20:19 AS: Yeah. I think that’s the point, is to find the micro things that ladder back to the mission. But the challenge can be you can get distracted by the things, the micro things, and maybe those micro things aren’t necessarily moving the needle on the mission either.

20:35 TW: Well, that’s where I… I’ve done that exer… I’ve done this exercise of sort of causal mapping of saying, “Let me plot what I’m doing on… Let me write that on one side and let me write those high level, really hard to measure things, and now let me force myself to draw boxes where I link from this activity or this tactic, leads to this… ” Somewhere along the way, I get to a micro level goal that hopefully it’s sitting in the middle of this diagram that says, “I understand the really tactical stuff I’m doing, how it supports that goal, but I’ve also kind of mapped how that goal supports the larger mission.” And the handful of times I’ve done that, it’s been really useful. Partly for just the discussion that it drives and you can find that, “Oh, this micro level goal’s good,” but it’s not… I never called it that. But it’s really off on the fringe, like it’s probably having a positive impact on the mission, but it’s a tiny little thing. It’s like trying to measure the impact on brand from a tweet. You’re so far removed that it’s a bit of a stretch.

21:43 MH: I think there’s another side to this too, which is the risk of people getting excited about metrics they think should be KPIs, but actually have nothing to do with your business. And my most favorite recollection is bounce rate, of course, because there was a good year of my life where that metric was reported all the way to the board level of the organization I worked at, and it didn’t have any place there and we kinda knew it. But how do you keep those metrics out of the mix? How do you kinda guard the gates, if you will?
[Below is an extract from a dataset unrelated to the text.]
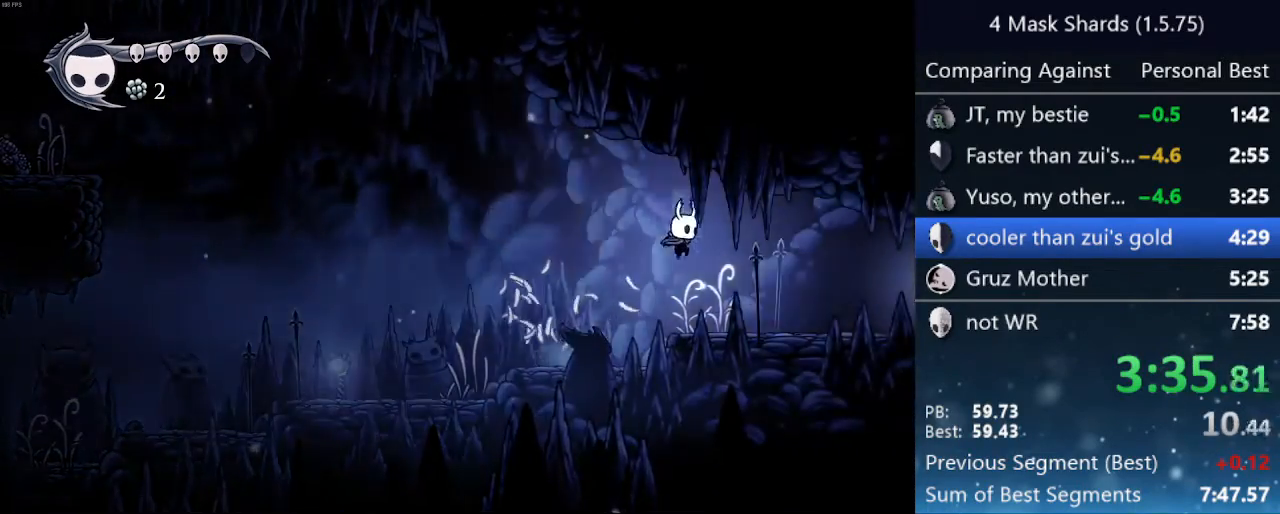
{"keys": ["right"], "events": [[67, "up", "down"], [133, "nail", "down"], [167, "up", "up"], [233, "nail", "up"]]}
22:22 AS: I don’t know. I mean I always try to get us back to what we always talk about is, “What are we trying to accomplish here?” And if you can get the conversation back there, I think you can kind of talk to the stakeholders about, “Okay, so if we knew what we’re trying to accomplish, how does bounce rate tell us whether we’re accomplishing that or not?” But it can be difficult and we do end up often with things that are suggested or recommended, strongly recommended, that maybe we all would look at each other and go, “I don’t know if that means anything.” I think you have to build the case of like, “Let me show you why this doesn’t mean anything.”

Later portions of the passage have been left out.